Ayer
contemplé una luna anaranjada casi rojiza cuya visión me vale para exclamar que
la vida me ha valido la pena. Estaba reflejada en un mediterráneo tranquilo y
esa Diosa, como tantas otras veces, me abrigó el alma. La vida, queridos
amigos, es un suspiro. Un paseo corto y mágico que no importa el final sino el
camino que tomamos cada día. Somos, por decirlo de alguna manera, como ese
corredor de fondo que se queda vacío cuando llega a la meta. Es en ese momento
cuando se conoce el secreto de la existencia. La prueba del algodón. El
descubrimiento de si hemos vivido o si hemos estado muertos en vida. Los
momentos anteriores a la muerte son como un post orgasmo en el que nuestra
mente nos dice si la aventura ha tenido saldo positivo.
La vida es
un milagro. La existencia un auténtico regalo. Desgraciadamente son demasiados
los que viven pensando que son inmortales o, peor aún, que nada podrá dañarles
nunca. Ahí tienen a esos espeleólogos que han muerto en el vecino del sur. Les
ha faltado tiempo a los amigos para culpar a los gobiernos de España y
Marruecos. Habría que recordarles que nadie les puso una pistola para ir adonde
fueron. Habría que decirles que los deportes de riesgo son eso precisamente; de
riesgo. Murieron haciendo lo que más les gustaba y, son ellos los únicos
responsables del desaguisado. España, me consta, ofreció ayuda pero no quiso
importunar al orgulloso Mohamed VI no fuera a provocar otra crisis diplomática.

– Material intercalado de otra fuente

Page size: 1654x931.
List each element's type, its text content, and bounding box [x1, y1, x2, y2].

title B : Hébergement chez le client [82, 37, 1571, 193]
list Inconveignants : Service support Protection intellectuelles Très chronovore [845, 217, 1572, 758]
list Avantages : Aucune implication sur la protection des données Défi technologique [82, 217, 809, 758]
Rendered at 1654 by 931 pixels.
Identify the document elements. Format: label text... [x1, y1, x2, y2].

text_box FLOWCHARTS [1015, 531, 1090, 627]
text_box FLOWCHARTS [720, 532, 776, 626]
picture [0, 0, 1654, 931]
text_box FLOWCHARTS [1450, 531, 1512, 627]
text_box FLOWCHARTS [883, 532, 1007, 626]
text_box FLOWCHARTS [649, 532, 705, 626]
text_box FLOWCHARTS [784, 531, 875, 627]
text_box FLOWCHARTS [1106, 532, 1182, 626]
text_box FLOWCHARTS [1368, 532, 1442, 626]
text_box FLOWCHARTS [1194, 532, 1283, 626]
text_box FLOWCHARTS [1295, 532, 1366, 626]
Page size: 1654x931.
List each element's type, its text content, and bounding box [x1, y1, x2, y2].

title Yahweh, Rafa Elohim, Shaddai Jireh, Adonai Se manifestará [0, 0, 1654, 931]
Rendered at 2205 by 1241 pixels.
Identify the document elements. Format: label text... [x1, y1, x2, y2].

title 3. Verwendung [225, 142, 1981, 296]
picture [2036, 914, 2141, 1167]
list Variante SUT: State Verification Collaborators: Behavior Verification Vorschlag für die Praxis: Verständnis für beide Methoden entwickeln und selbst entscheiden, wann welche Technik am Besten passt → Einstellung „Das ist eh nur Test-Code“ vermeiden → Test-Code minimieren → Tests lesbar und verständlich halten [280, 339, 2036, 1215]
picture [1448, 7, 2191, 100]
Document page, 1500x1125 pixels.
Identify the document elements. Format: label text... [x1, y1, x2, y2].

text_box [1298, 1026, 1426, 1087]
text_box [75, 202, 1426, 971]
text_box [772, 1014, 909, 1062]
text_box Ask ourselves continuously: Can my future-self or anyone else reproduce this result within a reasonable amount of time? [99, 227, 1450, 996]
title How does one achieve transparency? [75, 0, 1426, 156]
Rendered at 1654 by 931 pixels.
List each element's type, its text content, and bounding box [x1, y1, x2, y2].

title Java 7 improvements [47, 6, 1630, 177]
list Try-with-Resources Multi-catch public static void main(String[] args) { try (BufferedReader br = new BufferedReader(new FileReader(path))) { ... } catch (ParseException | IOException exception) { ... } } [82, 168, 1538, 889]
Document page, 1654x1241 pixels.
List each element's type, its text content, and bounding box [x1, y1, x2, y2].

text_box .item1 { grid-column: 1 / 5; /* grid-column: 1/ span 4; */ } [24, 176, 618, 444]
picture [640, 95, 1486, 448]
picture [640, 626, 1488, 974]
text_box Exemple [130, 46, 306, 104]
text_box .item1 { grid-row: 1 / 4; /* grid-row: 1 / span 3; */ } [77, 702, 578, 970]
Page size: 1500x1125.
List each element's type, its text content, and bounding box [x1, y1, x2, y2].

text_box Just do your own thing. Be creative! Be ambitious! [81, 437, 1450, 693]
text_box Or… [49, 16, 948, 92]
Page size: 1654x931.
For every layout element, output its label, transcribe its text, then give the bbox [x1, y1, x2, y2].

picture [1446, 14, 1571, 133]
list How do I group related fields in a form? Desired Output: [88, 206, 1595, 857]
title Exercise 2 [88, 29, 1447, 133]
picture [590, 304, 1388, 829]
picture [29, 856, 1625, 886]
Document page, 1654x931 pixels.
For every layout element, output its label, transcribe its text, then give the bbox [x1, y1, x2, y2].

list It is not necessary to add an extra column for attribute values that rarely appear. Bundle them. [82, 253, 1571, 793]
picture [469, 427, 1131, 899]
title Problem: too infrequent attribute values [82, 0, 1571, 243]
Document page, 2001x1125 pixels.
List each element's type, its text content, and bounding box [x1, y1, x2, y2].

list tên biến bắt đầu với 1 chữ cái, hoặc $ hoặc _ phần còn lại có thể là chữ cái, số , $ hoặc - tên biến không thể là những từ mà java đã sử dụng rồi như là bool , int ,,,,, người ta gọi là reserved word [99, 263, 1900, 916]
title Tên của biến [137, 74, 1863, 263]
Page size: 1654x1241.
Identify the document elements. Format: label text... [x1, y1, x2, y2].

Tal vez los marroquíes pudieron darse más prisa y, también, tal vez los finados
podrían haber pensado del riesgo que corrían practicando ese deporte en un país
del tercer mundo. Las muertes humanas siempre son para lamentar pero, creo, no todas los decesos son iguales. Hace unos días un hombre murió aplastado mientras limpiaba la lápida de su suegra. En verdad, no se me ocurre una muerte más estúpida. Me pregunto si el tipo no tendría nada mejor que hacer un domingo por la mañana. Además, hay suegras tan malas que no descansan ni después de muertas con tal de joder a los yernos. Debe ser duro para los familiares del aplastado confesar que su consanguíneo murió de una forma tan delirante. En cualquier caso, cada persona es libre de tomar sus decisiones, siempre y cuando no seamos los demás los que paguemos con la factura que, dicho sea de paso, asciende a un pico en el caso de los espeleólogos españoles en Marruecos. Ahora tocan los lamentos por unas muertes que sólo se explican por la estupidez de los fallecidos.